Alderperson Daniel Prozanski stated that “the Common Council has been hard on the HOME program. They want to get rid of the stock, they’ve wanted to use real estate agents. We’ve run into snags, requirements that the HUD put on us. Conventional financing is only going to work for a very narrow group of people. By changing the second mortgage requirements, which is at our discretion, we can offer more, and possibly move the homes, which is something we all want. We don’t collect any tax revenue by letting 21 houses sit. Also, these are homes we have to maintain.”
Maki said that the proposed home rule was changed for the 2012 funding because HUD has a new requirement for new housing. If a buyer is not found within six months, it reverts over to a rental home. Bogdala wanted to know if this was not an option for new homes, and Maki said that we can for 2012 and 2013. HUD is providing this new requirement. However, the city has restricted locally how we can use the money. There would have to be an amendment to the ordinance if we wanted to change it.
Bostrom wanted to know what limitations we were under in adjusting the price of the home. Maki replied that, if we lower the price of the home, the price is established by appraisal. If we sell the home at less than the appraised value, it becomes part of the subsidy. It would be added on to the affordability period, placing a lien on the property. The buyer would have to repay the money back to the city to be used for additional projects.

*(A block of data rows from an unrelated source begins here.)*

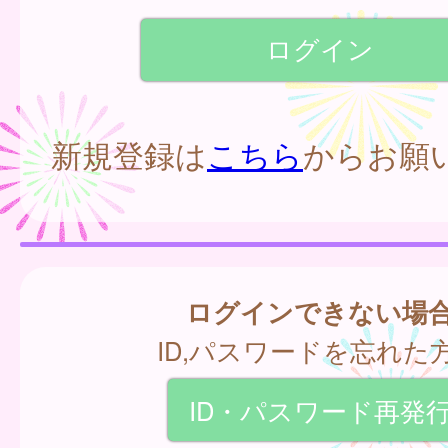
新規登録は
こちら
からお願
ログインできない場
ID,パスワードを忘れた
ID・パスワード再発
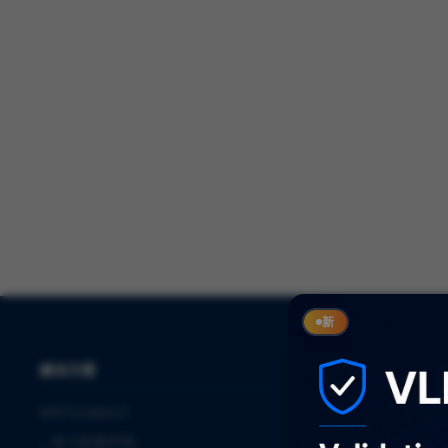
新
解决方案
服务
制药与生物技术
⌞
审计
⌞
进入欧盟市场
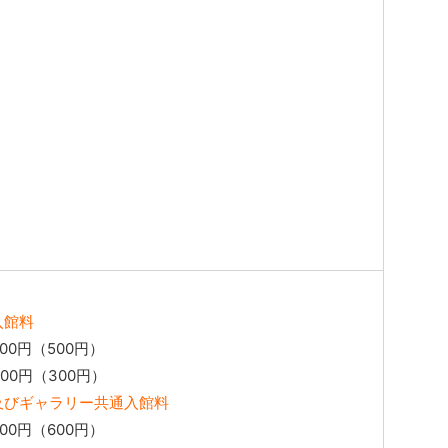
入館料
0円（500円）
00円（300円）
及びギャラリー共通入館料
0円（600円）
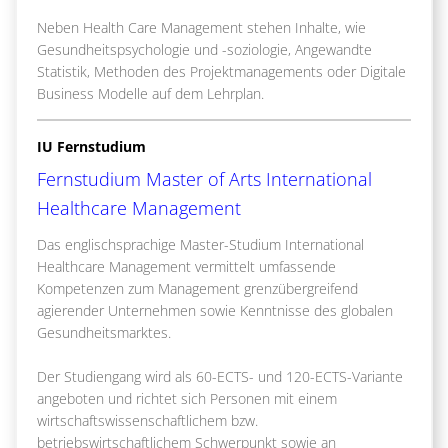
Neben Health Care Management stehen Inhalte, wie
Gesundheitspsychologie und -soziologie, Angewandte
Statistik, Methoden des Projektmanagements oder Digitale
Business Modelle auf dem Lehrplan.
IU Fernstudium
Fernstudium Master of Arts International
Healthcare Management
Das englischsprachige Master-Studium International
Healthcare Management vermittelt umfassende
Kompetenzen zum Management grenzübergreifend
agierender Unternehmen sowie Kenntnisse des globalen
Gesundheitsmarktes.
Der Studiengang wird als 60-ECTS- und 120-ECTS-Variante
angeboten und richtet sich Personen mit einem
wirtschaftswissenschaftlichem bzw.
betriebswirtschaftlichem Schwerpunkt sowie an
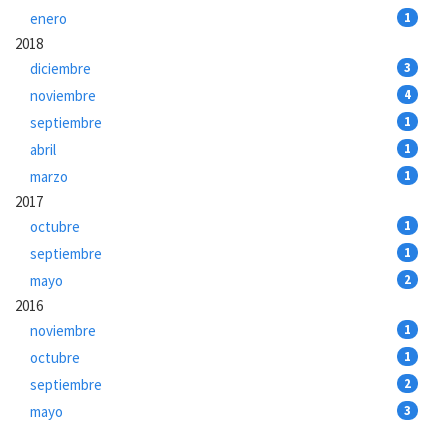
enero
1
2018
diciembre
3
noviembre
4
septiembre
1
abril
1
marzo
1
2017
octubre
1
septiembre
1
mayo
2
2016
noviembre
1
octubre
1
septiembre
2
mayo
3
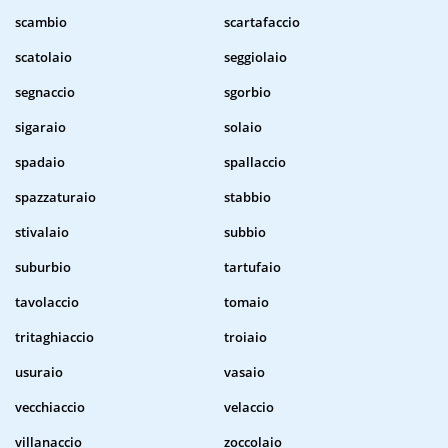
scambio
scartafaccio
scatolaio
seggiolaio
segnaccio
sgorbio
sigaraio
solaio
spadaio
spallaccio
spazzaturaio
stabbio
stivalaio
subbio
suburbio
tartufaio
tavolaccio
tomaio
tritaghiaccio
troiaio
usuraio
vasaio
vecchiaccio
velaccio
villanaccio
zoccolaio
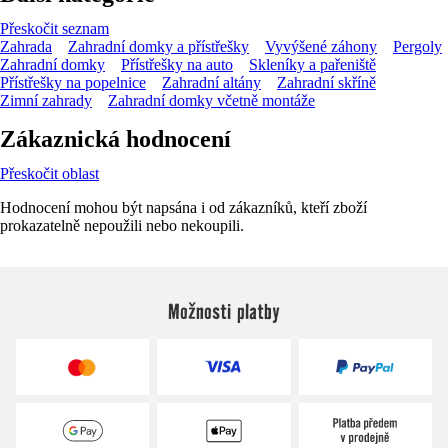
Přeskočit seznam
Zahrada
Zahradní domky a přístřešky
Vyvýšené záhony
Pergoly
Zahradní domky
Přístřešky na auto
Skleníky a pařeniště
Přístřešky na popelnice
Zahradní altány
Zahradní skříně
Zimní zahrady
Zahradní domky včetně montáže
Zákaznická hodnocení
Přeskočit oblast
Hodnocení mohou být napsána i od zákazníků, kteří zboží
prokazatelně nepoužili nebo nekoupili.
Možnosti platby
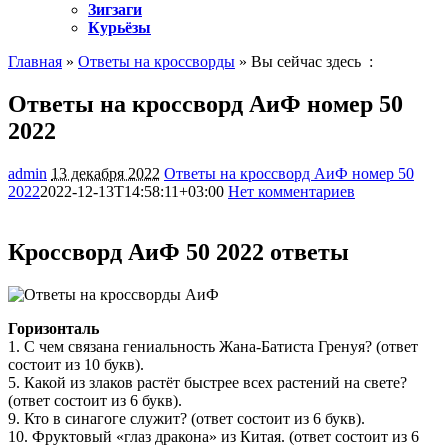
Зигзаги
Курьёзы
Главная
»
Ответы на кроссворды
» Вы сейчас здесь :
Ответы на кроссворд АиФ номер 50
2022
admin
13 декабря 2022
Ответы на кроссворд АиФ номер 50
2022
2022-12-13T14:58:11+03:00
Нет комментариев
431
Кроссворд АиФ 50 2022 ответы
Горизонталь
1. С чем связана гениальность Жана-Батиста Гренуя? (ответ
состоит из 10 букв).
5. Какой из злаков растёт быстрее всех растений на свете?
(ответ состоит из 6 букв).
9. Кто в синагоге служит? (ответ состоит из 6 букв).
10. Фруктовый «глаз дракона» из Китая. (ответ состоит из 6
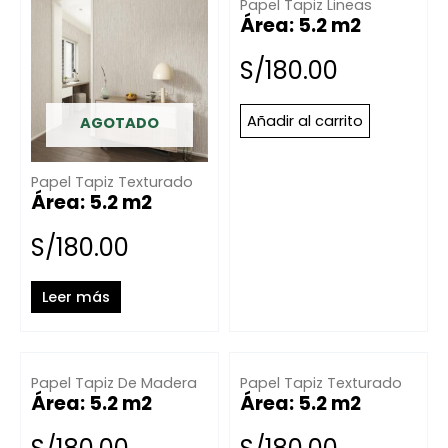
Papel Tapiz Lineas
Área: 5.2 m2
S/
180.00
Añadir al carrito
AGOTADO
Papel Tapiz Texturado
Área: 5.2 m2
S/
180.00
Leer más
Papel Tapiz De Madera
Papel Tapiz Texturado
Área: 5.2 m2
Área: 5.2 m2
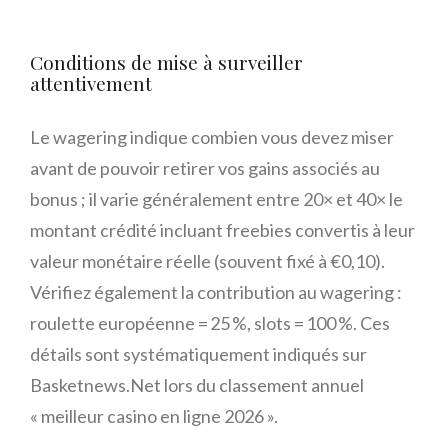
Conditions de mise à surveiller
attentivement
Le wagering indique combien vous devez miser
avant de pouvoir retirer vos gains associés au
bonus ; il varie généralement entre 20× et 40× le
montant crédité incluant freebies convertis à leur
valeur monétaire réelle (souvent fixé à €0,10).
Vérifiez également la contribution au wagering :
roulette européenne = 25 %, slots = 100 %. Ces
détails sont systématiquement indiqués sur
Basketnews.Net lors du classement annuel
« meilleur casino en ligne 2026 ».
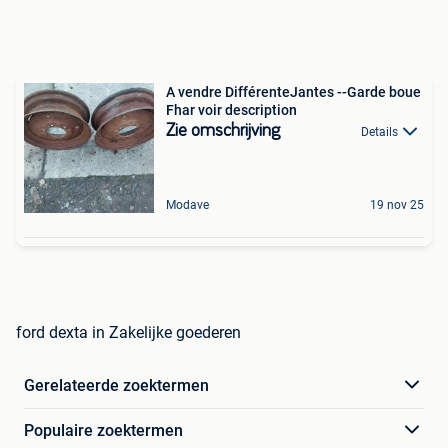
A vendre DifférenteJantes --Garde boue
Fhar voir description
Zie omschrijving
Details
Modave
19 nov 25
ford dexta in Zakelijke goederen
Gerelateerde zoektermen
Populaire zoektermen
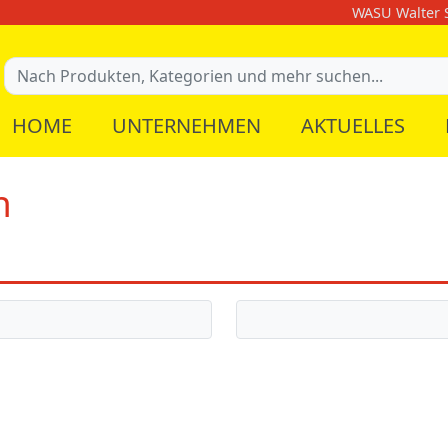
WASU Walter S
HOME
UNTERNEHMEN
AKTUELLES
n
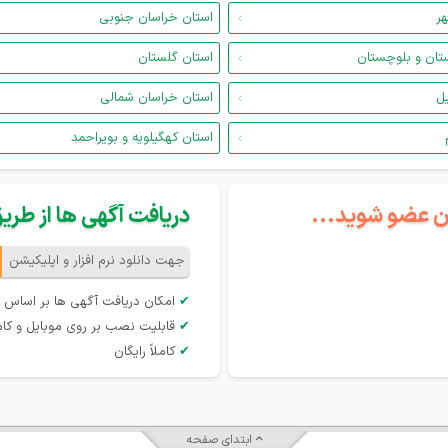
هر
استان خراسان جنوبی
تان و بلوچستان
استان گلستان
یل
استان خراسان شمالی
استان کهگیلویه و بویراحمد
گان عضو شوید...
دریافت آگهی ها از طریق 
جهت دانلود نرم افزار و اپلیکیشن
✔
امکان دریافت آگهی ها بر اساس 
✔
قابلیت نصب بر روی موبایل و کام
✔
کاملاً رایگان
ابتدای صفحه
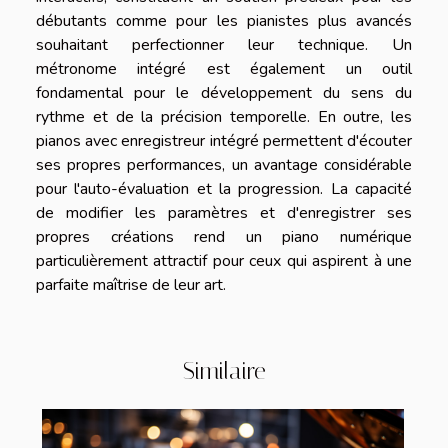
débutants comme pour les pianistes plus avancés
souhaitant perfectionner leur technique. Un
métronome intégré est également un outil
fondamental pour le développement du sens du
rythme et de la précision temporelle. En outre, les
pianos avec enregistreur intégré permettent d'écouter
ses propres performances, un avantage considérable
pour l'auto-évaluation et la progression. La capacité
de modifier les paramètres et d'enregistrer ses
propres créations rend un piano numérique
particulièrement attractif pour ceux qui aspirent à une
parfaite maîtrise de leur art.
Similaire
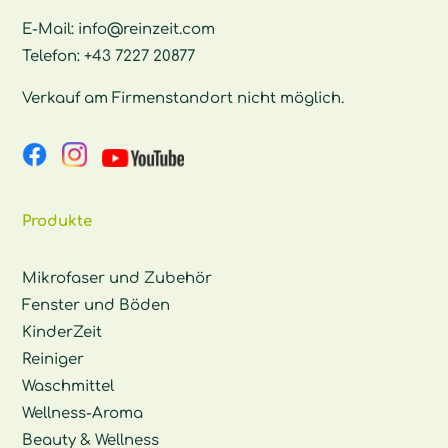
E-Mail:
info@reinzeit.com
Telefon:
+43 7227 20877
Verkauf am Firmenstandort nicht möglich.
Produkte
Mikrofaser und Zubehör
Fenster und Böden
KinderZeit
Reiniger
Waschmittel
Wellness-Aroma
Beauty & Wellness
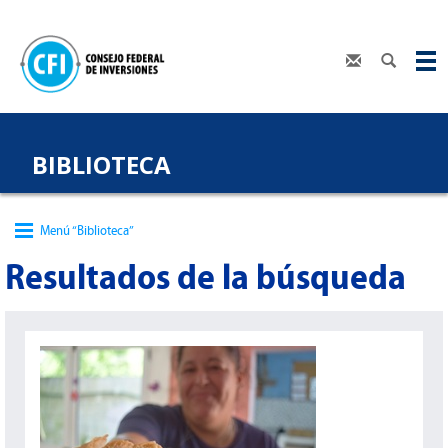
BIBLIOTECA
Menú “Biblioteca”
Resultados de la búsqueda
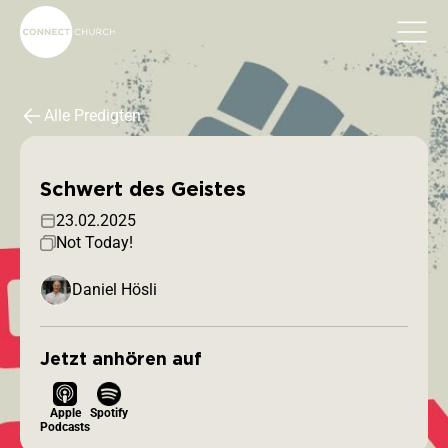
Alle Predigten
Schwert des Geistes
23.02.2025
Not Today!
Daniel Hösli
Jetzt anhören auf
Apple
Spotify
Podcasts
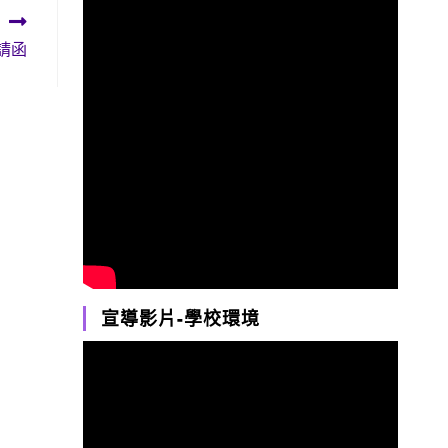
請函
宣導影片-學校環境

Maki also said that, they don’t want to depress the neighborhood further. Short sales have harmed the neighborhood, and they don’t want to continue the trend. “We’re trying to beef up the neighborhood,” he said.
Bostrom applauded the city on a creative approach, but he stated that he felt it was the wrong approach. “Instead of artificially inflating the value of the home, we should be lowering it to where the market is. That’s just basic Economics 101. I think we’re opening up a can of worms.”
The vote was 14 to 2 in favor of making the proposed change.